Segundo Cohen, o desprezo não é só por Obama mas pelos negros em geral. Em um trecho do livro, ele transcreve o que Trump teria dito: “me diga um país administrado por uma pessoa negra que não seja um buraco de merda. Mandela fudeu o país todo. Agora ele é um buraco de merda. Foda-se o Mandela. Ele não era um líder”. Cohen divulgou um vídeo pra o qual Trump contratou um ator negro para fazer o papel de Obama só para poder humilhar o personagem e demiti-lo na cena. E pelo que conta Cohen, o presidente não está nem um pouco preocupado com o eleitorado negro do país. Nem com os votos latinos. “Eles não são a minha gente. Nunca vou conquistar o voto latino. Assim como os negros, eles são muito burros para votar em Trump”.
O tratamento que o presidente costuma dar às mulheres já é conhecido do público. Em uma gravação divulgada antes da eleição de 2016 o mundo inteiro ouviu ele dizer que botava a mão nas partes íntimas de qualquer mulher quando bem entendesse. Na intimidade, não era diferente. Fazia comentários sobre o corpo da própria filha e não teria se furtado a falar sobre a filha de Cohen, na época com quinze anos: “olha só esse rabo! Adoraria ter um pouco dele”.
Trump foi alçado à presidência com o apoio decisivo dos evangélicos. É claro que o livro não poderia deixar de fora alguma cena que provocasse a ira desse grupo.

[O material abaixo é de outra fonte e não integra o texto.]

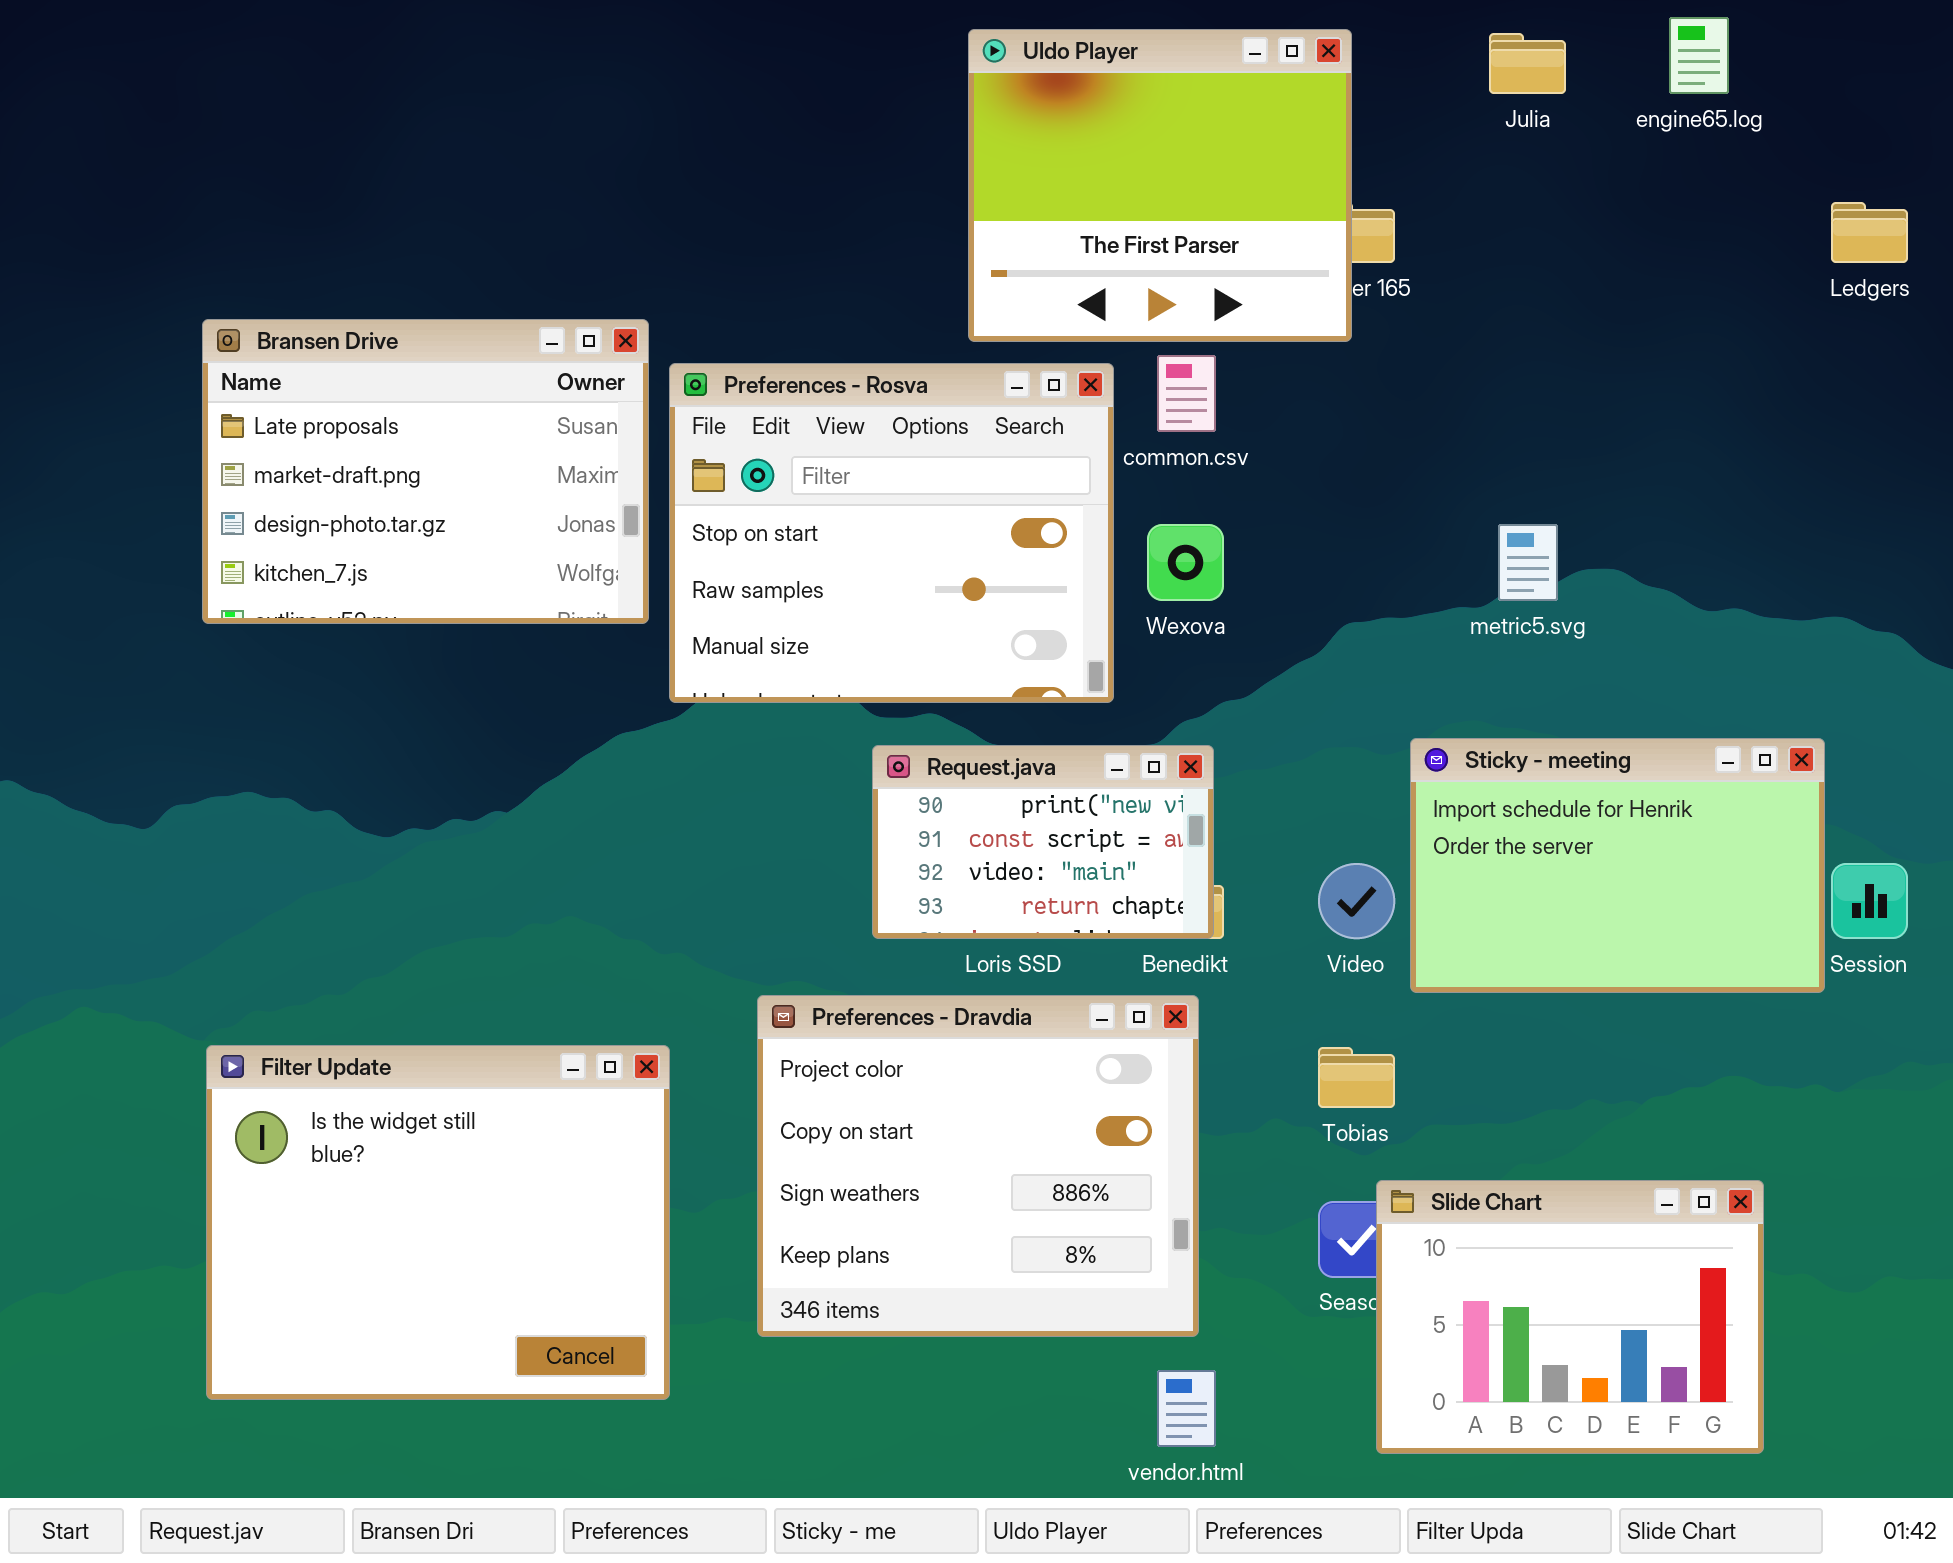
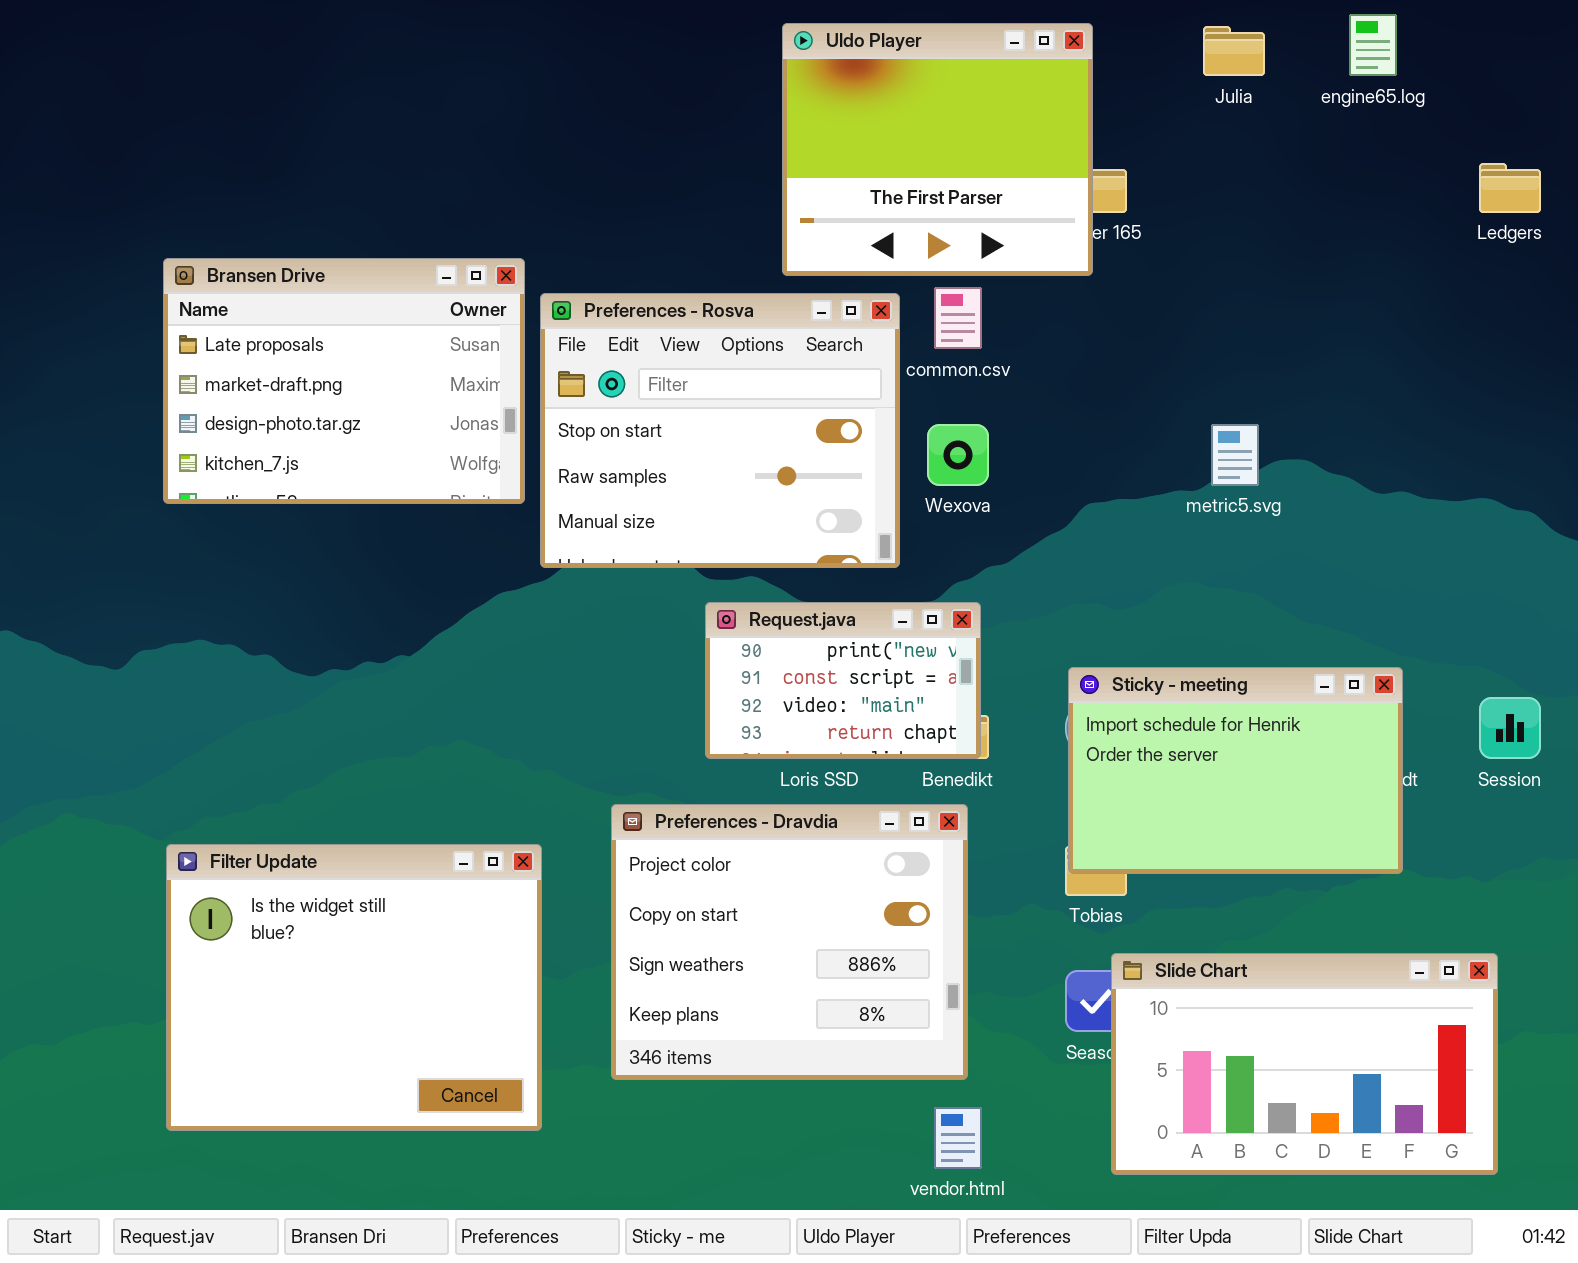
Sticky - meeting: [1410,738,1825,993] -> [1068,667,1403,874], moved
Slide Chart: [1376,1180,1764,1454] -> [1111,953,1498,1175], resized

Pois Cohen descreve uma reunião no Trump Tower, o prédio de luxo do presidente, na ilha de Manhattan, em Nova York. Líderes evangélicos rezaram com as mãos sobre a cabeça do então candidato. Depois que eles foram embora, Trump teria comentado com Cohen: “Você pode acreditar nessa besteirada? Você pode acreditar que as pessoas acreditam nessa baboseira”?
O livro não esconde a que veio. Termina dizendo: “você agora tem toda a informação de que precisa para decidir, por sua própria conta, em novembro”. Resta saber quem vai acreditar em quem até lá.